Once again relying on Withnail star Richard E. Grant to help drive the story and carry the film, and Robinson chose wisely. Just as in Withnail, Grant is riveting and mesmerizing in his role as the cynical and ultimately overstressed advertising executive Denis Dimbleby Bagley. But Robinson’s film, which is intended to be a black comedy exposing the ills of our modern capitalist society, quickly goes astray, only staying interesting because of Grant’s perfect performance.
Bagley is a sleazy ad man who’s struggling to come up with a campaign for an innovative new pimple cream. His creative block gets him so stressed out that it begins to take a toll on his marriage and manifests itself physically in the form of a giant boil on his shoulder. But Bagley really begins to lose it when he starts believing that the boil has grown an eye and is turning into a second head, a talking head, sentient and offering up advice.
Where Robinson goes wrong with his darkly-tinged humor in this film is crossing the line between metaphor and literal. At first we are along for the ride, accepting that Bagley is in the throes of a breakdown, overstressed and manifesting some delusion. Later on, however, Robinson seems to be taking this talking boil thing quite seriously, like some sort of B-grade sci-fi flick. The idea of a boil come to life and driving the actions of a raving, callous advertising executive becomes too hard to accept.
Rachel Ward is quite lovely as Denis Bagley’s upper middle-class wife who would rather ignore his decline, his ruthless behavior toward her friends, and less than honest means of making money in order to maintain appearances and comfort. Richard Wilson is also quite good in the role of Bagley’s strict and equally contemptible boss.
How to Get Ahead in Advertising is being released in the Withnail & I Limited Edition and Special Edition collections by Arrow Video.
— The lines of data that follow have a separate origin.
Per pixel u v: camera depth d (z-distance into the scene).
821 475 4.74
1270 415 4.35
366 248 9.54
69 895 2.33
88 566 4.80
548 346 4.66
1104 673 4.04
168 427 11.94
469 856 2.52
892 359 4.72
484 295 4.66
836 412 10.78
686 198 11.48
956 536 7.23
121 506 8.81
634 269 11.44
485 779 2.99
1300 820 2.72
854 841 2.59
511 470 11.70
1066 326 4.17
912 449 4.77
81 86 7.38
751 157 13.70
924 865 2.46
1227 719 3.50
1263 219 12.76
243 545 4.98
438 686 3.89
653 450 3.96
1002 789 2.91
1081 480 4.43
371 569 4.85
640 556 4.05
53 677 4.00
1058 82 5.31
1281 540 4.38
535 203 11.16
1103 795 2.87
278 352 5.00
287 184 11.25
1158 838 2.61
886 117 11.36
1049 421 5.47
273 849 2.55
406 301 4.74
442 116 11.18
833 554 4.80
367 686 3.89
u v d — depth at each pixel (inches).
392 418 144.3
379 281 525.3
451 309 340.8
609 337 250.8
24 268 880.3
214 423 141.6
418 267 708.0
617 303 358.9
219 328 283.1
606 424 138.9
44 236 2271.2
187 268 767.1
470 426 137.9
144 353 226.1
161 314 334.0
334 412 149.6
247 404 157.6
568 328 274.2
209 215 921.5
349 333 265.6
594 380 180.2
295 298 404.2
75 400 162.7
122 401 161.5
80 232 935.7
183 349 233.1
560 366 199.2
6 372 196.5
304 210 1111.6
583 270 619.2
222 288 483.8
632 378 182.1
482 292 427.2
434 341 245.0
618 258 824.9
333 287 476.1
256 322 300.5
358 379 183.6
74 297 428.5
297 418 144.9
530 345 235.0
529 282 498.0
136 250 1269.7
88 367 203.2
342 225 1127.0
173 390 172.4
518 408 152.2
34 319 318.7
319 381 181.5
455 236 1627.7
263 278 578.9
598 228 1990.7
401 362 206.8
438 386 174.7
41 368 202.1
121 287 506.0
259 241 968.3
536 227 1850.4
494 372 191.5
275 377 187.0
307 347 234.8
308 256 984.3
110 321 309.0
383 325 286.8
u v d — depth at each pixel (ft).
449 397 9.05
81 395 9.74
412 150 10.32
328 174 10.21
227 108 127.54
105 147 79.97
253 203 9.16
Arrow lists How to Get Ahead in Advertising as being “newly transferred from original film elements and approved by director of photography Peter Hannan,” this is slightly different from their listing for the companion, main feature that this film accompanies in this set, where it specifically states “New 2K restoration of WITHNAIL and I from the original camera negative, supervised and approved by director of photography Peter Hannan.” Whatever the provenance of How to Get Ahead in Advertising, it looks good in this new restoration, and perhaps owing to a better production to begin with, looks better than Withnail in this AVC/MPEG-4 1080p encodement on Blu-ray. Grain is present, but far less intrusive, shadow nuance is better and more extended, colors look a little more natural, and detail is stronger still.
How to Get Ahead in Advertising comes with a LPCM 2.0 Stereo (48kHz/24-bit) soundtrack on Blu-ray that is good, but not great. While the dialogue is clean and intelligible, some of the music, sound effects, and stereo imagery could use a bit more clarity and also a little less sparkle on the high end.
- Interview with Michael Pickwoad (1.78:1; 1080p/24; 00:10:11) – Production Designer Michael Pickwoad recalls his work on How to Get Ahead in Advertising in an interview recorded in August 2014.
- Theatrical Trailer (1.33:1; 1080p/24; 00:01:53)
The Definitive Word
How to Get Ahead in Advertising, the follow-up to Withnail and I, is nowhere near as successful or as funny, but it is dotted with some quality performances that are still a joy to watch, especially from leads Richard E. Grant and Rachel Ward, and as a companion piece it perhaps deserves a reexamination.